I am doing a search for 96" Fluorescent strip fixtures for my shop.

Different fixtures have different ambient temperature specifications.

Example: Min. Ambient Temp. (F) 60º / Max. Ambient Temp. (F) 104º 

Does the light operate several degrees out of this window? Will it just not be operating at peak performance?

I am mostly concered about the maximum temp rating. The light fixture I am looking at is rated too 104º. Will it operate if it occasionally reaches 110º?

Thanks,
John


----------



## Lynx_Arc (Aug 14, 2005)

I would guess it would probably depend mostly on the ballast operating temperature itself but 6 degrees extra probably wouldn't bother it unless it was that hot on a continual basis.


----------



## The_LED_Museum (Aug 14, 2005)

The fixture probably would not malfunction if you occasionally exceeded the temperature rating on the high end by a few degrees; but it might malfunction if you went too far below the low temperature rating.
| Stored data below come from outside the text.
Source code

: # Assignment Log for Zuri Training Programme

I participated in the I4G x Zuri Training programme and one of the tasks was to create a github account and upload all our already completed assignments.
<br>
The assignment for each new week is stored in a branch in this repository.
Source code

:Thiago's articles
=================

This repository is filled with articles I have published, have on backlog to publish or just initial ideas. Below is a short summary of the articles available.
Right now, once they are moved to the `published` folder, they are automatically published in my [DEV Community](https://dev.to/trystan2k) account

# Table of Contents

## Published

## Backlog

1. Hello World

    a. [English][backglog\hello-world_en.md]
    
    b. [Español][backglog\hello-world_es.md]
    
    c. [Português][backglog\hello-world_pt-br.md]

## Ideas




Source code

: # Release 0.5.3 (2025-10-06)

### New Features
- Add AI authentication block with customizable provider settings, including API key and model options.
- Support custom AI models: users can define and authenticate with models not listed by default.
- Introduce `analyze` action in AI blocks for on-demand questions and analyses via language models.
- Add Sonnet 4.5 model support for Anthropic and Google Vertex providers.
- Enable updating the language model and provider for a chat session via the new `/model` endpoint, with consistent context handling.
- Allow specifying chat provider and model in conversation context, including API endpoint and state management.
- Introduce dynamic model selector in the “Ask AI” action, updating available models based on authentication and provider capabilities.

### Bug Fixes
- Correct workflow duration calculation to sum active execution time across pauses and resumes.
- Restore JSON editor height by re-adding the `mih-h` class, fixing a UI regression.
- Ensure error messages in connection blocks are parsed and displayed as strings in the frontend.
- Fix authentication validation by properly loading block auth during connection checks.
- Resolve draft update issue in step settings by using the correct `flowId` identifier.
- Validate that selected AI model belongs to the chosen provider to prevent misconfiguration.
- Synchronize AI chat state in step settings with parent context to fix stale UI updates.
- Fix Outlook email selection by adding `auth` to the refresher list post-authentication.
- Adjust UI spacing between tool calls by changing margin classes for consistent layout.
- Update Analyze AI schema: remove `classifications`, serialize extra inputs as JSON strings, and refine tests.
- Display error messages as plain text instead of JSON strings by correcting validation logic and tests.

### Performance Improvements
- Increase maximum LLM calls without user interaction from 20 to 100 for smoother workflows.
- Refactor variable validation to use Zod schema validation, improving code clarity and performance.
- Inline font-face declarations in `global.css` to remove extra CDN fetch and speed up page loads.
Fluorescent lights tend to not function very well at cooler temperatures (typically, below approximately 50°F).


----------



## PhotonWrangler (Aug 14, 2005)

I've seen many fluorescent lights flicker at temps below 65 degrees F.


----------



## turbodog (Aug 14, 2005)

the "new" t8 bulbs are nice

i have used them outside in my garage with temps in the 40s with no problem

max temp used was about 95 so i can't be of much help there


----------



## Brock (Aug 16, 2005)

Heck I use CF’s outside at -10F. They have a rated range of 30F to 120F. They start at -10F but take 5 minutes or so to come up to a good brightness level. I have found the one that have a normal "bulb" looking cover over the spiral or tubes warm up fasters and are much brighter since they heat up the air in the "bulb" around the tubes.

As for 4 foot tubes I also bought some "zero start" fixtures. I had to hold the ends of the tubes to get the old ones to start in winter. These new ones start every time.


----------



## snakebite (Aug 24, 2005)

[ QUOTE ]
*PhotonWrangler said:*
I've seen many fluorescent lights flicker at temps below 65 degrees F. 

[/ QUOTE ]
those so called energy saver tubes are crap.
they have to be used in enclosed fixtures so they can warm up.then they still flicker and strobe even at 60f untill they warm.
i changed much of my stuff to t8 950 tubes here.
better color rendering and no more playing the guessing game when buying tubes.its getting hard to find real 40w tubes.


----------